| DATA EXTRACTS |
* * * *

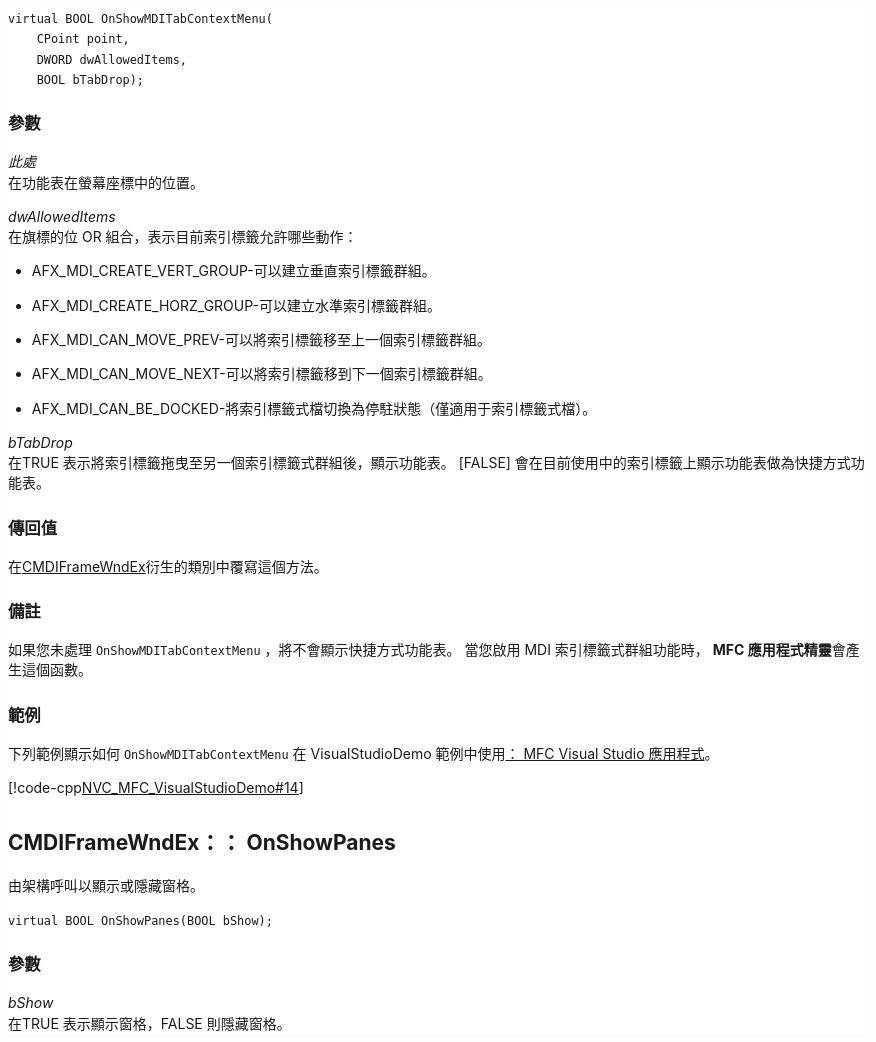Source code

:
 ```
virtual BOOL OnShowMDITabContextMenu(
    CPoint point,
    DWORD dwAllowedItems,
    BOOL bTabDrop);
```

### <a name="parameters"></a>參數

*此處*<br/>
在功能表在螢幕座標中的位置。

*dwAllowedItems*<br/>
在旗標的位 OR 組合，表示目前索引標籤允許哪些動作：

- AFX_MDI_CREATE_VERT_GROUP-可以建立垂直索引標籤群組。

- AFX_MDI_CREATE_HORZ_GROUP-可以建立水準索引標籤群組。

- AFX_MDI_CAN_MOVE_PREV-可以將索引標籤移至上一個索引標籤群組。

- AFX_MDI_CAN_MOVE_NEXT-可以將索引標籤移到下一個索引標籤群組。

- AFX_MDI_CAN_BE_DOCKED-將索引標籤式檔切換為停駐狀態（僅適用于索引標籤式檔）。

*bTabDrop*<br/>
在TRUE 表示將索引標籤拖曳至另一個索引標籤式群組後，顯示功能表。 [FALSE] 會在目前使用中的索引標籤上顯示功能表做為快捷方式功能表。

### <a name="return-value"></a>傳回值

在[CMDIFrameWndEx](../../mfc/reference/cmdiframewndex-class.md)衍生的類別中覆寫這個方法。

### <a name="remarks"></a>備註

如果您未處理 `OnShowMDITabContextMenu` ，將不會顯示快捷方式功能表。 當您啟用 MDI 索引標籤式群組功能時， **MFC 應用程式精靈**會產生這個函數。

### <a name="example"></a>範例

下列範例顯示如何 `OnShowMDITabContextMenu` 在 VisualStudioDemo 範例中使用[： MFC Visual Studio 應用程式](../../overview/visual-cpp-samples.md)。

[!code-cpp[NVC_MFC_VisualStudioDemo#14](../../mfc/codesnippet/cpp/cmdiframewndex-class_13.cpp)]

## <a name="cmdiframewndexonshowpanes"></a><a name="onshowpanes"></a>CMDIFrameWndEx：： OnShowPanes

由架構呼叫以顯示或隱藏窗格。

```
virtual BOOL OnShowPanes(BOOL bShow);
```

### <a name="parameters"></a>參數

*bShow*<br/>
在TRUE 表示顯示窗格，FALSE 則隱藏窗格。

* * * *

| EXERCISE REQUIREMENTS |
Only lines holding the word "bShow" are wanted, so copy each of them from the records above.

| OUTPUT OF THE EXERCISE |
virtual BOOL OnShowPanes(BOOL bShow);
*bShow*<br/>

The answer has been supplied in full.